Thursday, May 31, 2007

Do I Have A Sign On My Back?

I never knew what a cultural icon the movie RV has become, nor did I realize the impact that this one movie has had on people’s psyche. Every time I tell someone that we purchased an RV they ask if I had seen the movie first, as if it were a pre-requisite for RV ownership. The second thing that is striking to me is that everyone that I know is completely surprised that we have done this. No one who knows us can picture me behind the wheel of a 36 foot behemoth, nor can they see me comfortably rubbing elbows with the RV crowd in some out of the way Midwestern campground. I am now convinced that most of our friends fully expect that we will encounter a very similar set of problems as those experienced by actor Robin Williams in the movie and so they are anxiously yearning to keep up with the intimate details our cross country excursion. Initially I was pretty confident about this little endeavor. However I must admit that as our departure time nears; I am beginning to feel like the kid who has been walking around school all day with an “I’m Stupid” sign taped to his back. Is it possible that all of these people know something that I don’t? Now I admit that I am no Indiana Jones but I don’t think that I am the Billy Crystal character in City Slickers either…I mean at least I’m taller than Billy Crystal.

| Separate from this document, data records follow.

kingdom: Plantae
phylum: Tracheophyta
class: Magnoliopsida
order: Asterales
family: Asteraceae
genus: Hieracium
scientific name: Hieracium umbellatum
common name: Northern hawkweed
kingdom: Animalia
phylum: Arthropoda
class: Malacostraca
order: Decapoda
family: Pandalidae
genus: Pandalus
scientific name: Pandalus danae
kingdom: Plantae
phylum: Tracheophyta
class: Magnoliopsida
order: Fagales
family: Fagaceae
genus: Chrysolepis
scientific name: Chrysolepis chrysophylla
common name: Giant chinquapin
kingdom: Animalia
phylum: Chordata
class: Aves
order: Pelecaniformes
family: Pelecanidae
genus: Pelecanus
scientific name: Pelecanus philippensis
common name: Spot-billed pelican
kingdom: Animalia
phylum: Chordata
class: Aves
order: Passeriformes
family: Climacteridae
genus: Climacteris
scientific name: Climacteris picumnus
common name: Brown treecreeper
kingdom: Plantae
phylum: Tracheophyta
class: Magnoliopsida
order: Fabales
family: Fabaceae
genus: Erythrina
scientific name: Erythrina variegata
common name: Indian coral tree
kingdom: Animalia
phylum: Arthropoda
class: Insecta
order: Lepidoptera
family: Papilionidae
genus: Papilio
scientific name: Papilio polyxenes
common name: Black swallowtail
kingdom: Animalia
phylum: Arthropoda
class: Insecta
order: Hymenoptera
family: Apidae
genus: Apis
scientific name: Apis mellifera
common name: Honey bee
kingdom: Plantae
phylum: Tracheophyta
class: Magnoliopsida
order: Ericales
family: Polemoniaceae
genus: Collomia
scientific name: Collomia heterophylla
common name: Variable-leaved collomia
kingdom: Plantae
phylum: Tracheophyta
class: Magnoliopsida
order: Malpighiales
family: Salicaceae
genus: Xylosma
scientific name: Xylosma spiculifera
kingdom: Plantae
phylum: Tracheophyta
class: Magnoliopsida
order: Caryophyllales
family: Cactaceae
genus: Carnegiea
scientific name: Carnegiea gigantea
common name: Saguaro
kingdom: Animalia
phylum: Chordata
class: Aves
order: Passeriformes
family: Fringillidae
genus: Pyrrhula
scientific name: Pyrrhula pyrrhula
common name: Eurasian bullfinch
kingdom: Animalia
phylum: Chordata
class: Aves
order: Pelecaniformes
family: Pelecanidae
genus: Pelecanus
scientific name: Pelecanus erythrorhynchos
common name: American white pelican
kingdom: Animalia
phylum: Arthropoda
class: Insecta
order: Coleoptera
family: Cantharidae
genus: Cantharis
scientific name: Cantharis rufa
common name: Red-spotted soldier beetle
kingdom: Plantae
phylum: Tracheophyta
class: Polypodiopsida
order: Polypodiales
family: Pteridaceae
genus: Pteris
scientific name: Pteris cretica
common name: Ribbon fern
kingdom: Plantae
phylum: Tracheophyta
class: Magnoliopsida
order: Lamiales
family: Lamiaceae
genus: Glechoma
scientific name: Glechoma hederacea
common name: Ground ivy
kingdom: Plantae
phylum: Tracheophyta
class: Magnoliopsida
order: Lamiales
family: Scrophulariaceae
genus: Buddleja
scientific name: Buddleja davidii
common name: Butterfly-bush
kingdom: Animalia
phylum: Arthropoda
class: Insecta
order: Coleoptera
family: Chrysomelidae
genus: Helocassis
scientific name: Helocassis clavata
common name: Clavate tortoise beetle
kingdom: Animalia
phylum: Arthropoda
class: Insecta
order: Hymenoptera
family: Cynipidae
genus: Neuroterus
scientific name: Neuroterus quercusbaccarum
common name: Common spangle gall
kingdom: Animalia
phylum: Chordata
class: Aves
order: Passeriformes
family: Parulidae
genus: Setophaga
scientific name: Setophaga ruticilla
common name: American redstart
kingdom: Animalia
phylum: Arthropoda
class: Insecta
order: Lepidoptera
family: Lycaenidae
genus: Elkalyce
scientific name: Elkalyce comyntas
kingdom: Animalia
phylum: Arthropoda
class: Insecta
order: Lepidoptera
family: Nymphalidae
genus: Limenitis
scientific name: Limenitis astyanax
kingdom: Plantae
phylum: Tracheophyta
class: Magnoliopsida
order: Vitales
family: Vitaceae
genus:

Today however, I have decided that enough is enough. From this day forward I am going to ignore the comical smirks and high fives of those who think that this will be a similarly humorous and ill fated journey and I am going to forget those comments which link our maiden voyage to that of the original Big Rolling Turd in the RV movie. As if by magic, I have a new found resolve and am certain that this will be a tremendously successful trip. When you look at the facts, it is obvious that we are well informed, well prepared, and that this trip be gloriously successful? I have read all the books (at least partially), I am fairly smart (don’t ask my wife), reasonably athletic (not that fat) and most importantly, I am in possession of a tremendous amount of outdoor survival experience, with skills that have been finely honed through numerous car camping excursions with my son’s Cub Scout den. Skeptics beware; the journey begins in less than three weeks.

Thursday, May 3, 2007

Fond Memories of Youth

Time is short as our cross country trip is rapidly approaching. So much to do, so little time. If purchasing an RV wasn't enough, I also bought an old jeep...a 1993 wrangler I think...you know, to tow behind the turd. I got a fixer upper, one with character and muscle (can you say cheap?). So along with planning for our expedition, purchasing items essential for our endeavour, I am also trying like hell to make sure this new money pit will be up to the task at hand. It needed a new this...and a new that...I have to replace this...and I have to replace that, when it is all said and done I should have bought new! I am going to file this in the "it must have sounded good at the time" file.
Let me give you a little bit of advise; don't let a romantic notion or a faulty memory fool you. By purchasing this Jeep I convinced myself that I was going to return back to the days of my youth, when as a boy I would work with my dad on his old truck. Now that I have this wonderful old clunker, I realize how little I actually remember about working on old cars and I am not even sure my dad had a truck. Hindsight being what it is, apparently the only meaningful thing that I have ever built with my hands were structures made entirely from beer cans, candy wrappers and playing cards. So much for fond memories.

Tuesday, May 1, 2007

Hello

Have you ever found yourself watching people? You know, casually observing the habits and actions of others in public? I personally find it very enjoyable, kind of comical really. Like the guy who installs an above ground swimming pool in his back yard, only to try and convince himself that it looks as good as the real thing. People do some really funny stuff, if you just take the time to watch. So I can only imagine those who have observed me over the past 3 months or so. As a 40-something year old male with a wife and a couple of kids, I am firmly rooted in the throws of middle age. The problem is that while others in my position are blowing cash on Little Red Corvettes or Harley Davidson motorcycles, futilely trying to come to grips with their mid-life crisis, I have gone out and purchased the penultimate in retirement fun…the infamous recreational vehicle or RV. So this summer instead of cruising the back roads with the top down or feeling the warm wind in my face as I balance on a new chopper, I will be donning a captains cap like Robert Deniro in Meet the Fockers, avoiding messy fecal fountains like Robin Williams in RV, while traveling the countryside trying to convince myself that it looks as good as the real thing. My wife god bless her, is being a good sport about it all. I know that she is eagerly anticipating this “trip of a lifetime” enthusiastically pondering a future on the open road in a 36 foot rolling tube. You never know how difficult life can be until you try to sell your spouse on the merits of an Oklahoma KOA. This blog is going to be our record of this monumental family vacation. It will be a living document, recording our trials and tribulations…our victories big and small. I know that those who read this blog will think that I stole the title “The Big Rolling Turd” from the previously mentioned movie RV. Actually, it is in honor of my youngest son who you would have to know to understand.